-- Brief --
Restate the entries below exactly. Images are not part of the copy.
*** Information shown Section Begins ***
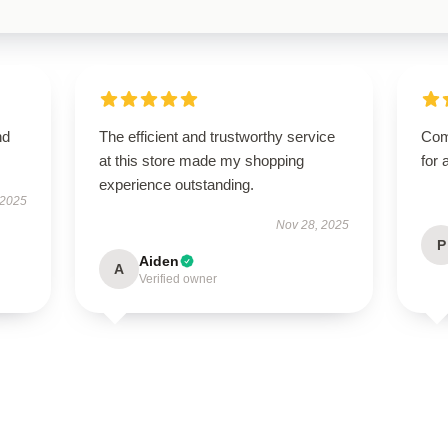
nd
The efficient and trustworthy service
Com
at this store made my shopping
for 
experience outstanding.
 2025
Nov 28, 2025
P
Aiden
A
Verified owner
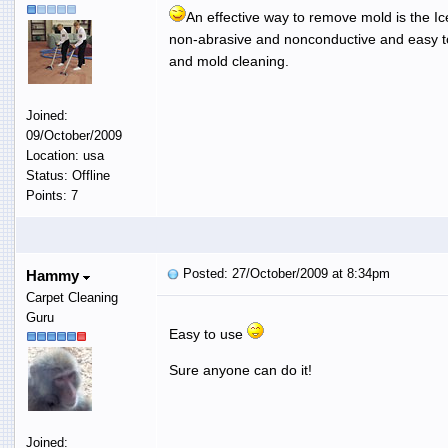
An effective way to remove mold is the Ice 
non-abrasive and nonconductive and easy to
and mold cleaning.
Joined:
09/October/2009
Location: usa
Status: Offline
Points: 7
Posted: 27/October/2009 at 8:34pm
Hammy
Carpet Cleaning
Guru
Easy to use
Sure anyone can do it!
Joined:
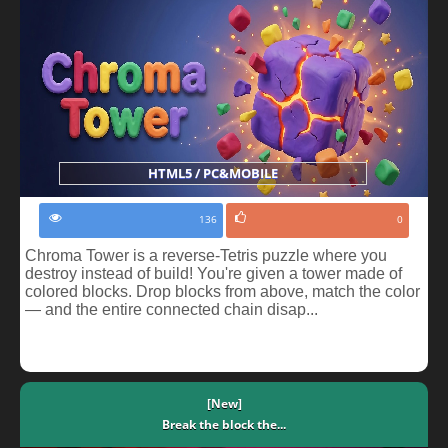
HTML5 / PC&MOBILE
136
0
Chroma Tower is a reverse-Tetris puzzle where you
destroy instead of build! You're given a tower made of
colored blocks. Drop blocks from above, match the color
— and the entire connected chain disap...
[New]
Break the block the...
*** Information shown Section Ends ***
-- Expected answer --
nd
The efficient and trustworthy service
Com
at this store made my shopping
for 
experience outstanding.
 2025
Nov 28, 2025
P
Aiden
A
Verified owner
An effective way to remove mold is the Ice 
non-abrasive and nonconductive and easy to
and mold cleaning.
Joined:
09/October/2009
Location: usa
Status: Offline
Points: 7
Posted: 27/October/2009 at 8:34pm
Hammy
Carpet Cleaning
Guru
Easy to use
Sure anyone can do it!
Joined:
HTML5 / PC&MOBILE
136
0
Chroma Tower is a reverse-Tetris puzzle where you
destroy instead of build! You're given a tower made of
colored blocks. Drop blocks from above, match the color
— and the entire connected chain disap...
[New]
Break the block the...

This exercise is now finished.